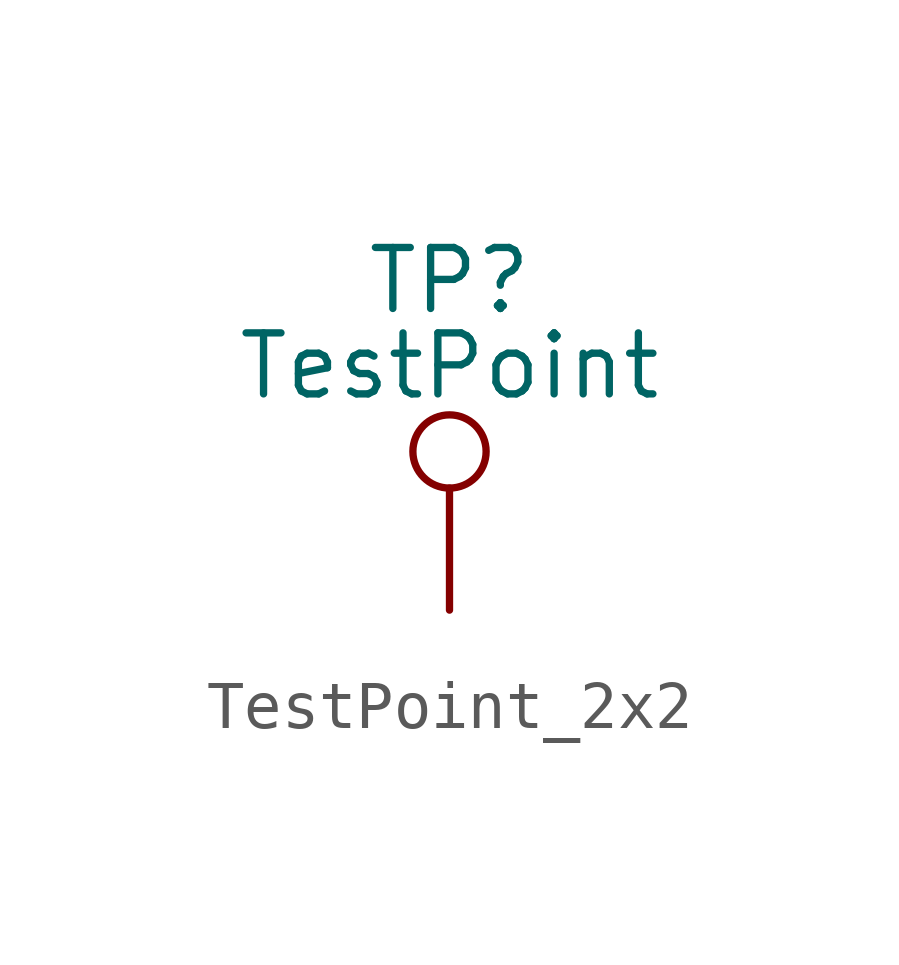
<source format=kicad_sym>
(kicad_symbol_lib
  (version 20231120)
  (generator "kicad_symbol_editor")
  (generator_version "8.0")
  (symbol "TestPoint_2x2"
    (pin_numbers hide)
    (pin_names
      (offset 0.762) hide)
    (property "Reference" "TP"
      (at 0 6.858 0)
      (effects (font (size 1.27 1.27))))
    (property "Value" "TestPoint"
      (at 0 5.08 0)
      (effects (font (size 1.27 1.27))))
    (symbol "TestPoint_2x2_0_1"
      (circle (center 0 3.302) (radius 0.762) (stroke (width 0) (type default)) (fill (type none))))
    (symbol "TestPoint_2x2_1_1"
      (pin passive line (at 0 0 90) (length 2.54) (name "1" (effects (font (size 1.27 1.27)))) (number "1" (effects (font (size 1.27 1.27))))))))
</source>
**********
Please give back exactly, and with no pictures, the lines from where the listing above begins through the line containing "(circle (center 0".

<source format=kicad_sym>
(kicad_symbol_lib
  (version 20231120)
  (generator "kicad_symbol_editor")
  (generator_version "8.0")
  (symbol "TestPoint_2x2"
    (pin_numbers hide)
    (pin_names
      (offset 0.762) hide)
    (property "Reference" "TP"
      (at 0 6.858 0)
      (effects (font (size 1.27 1.27))))
    (property "Value" "TestPoint"
      (at 0 5.08 0)
      (effects (font (size 1.27 1.27))))
    (symbol "TestPoint_2x2_0_1"
      (circle (center 0 3.302) (radius 0.762) (stroke (width 0) (type default)) (fill (type none))))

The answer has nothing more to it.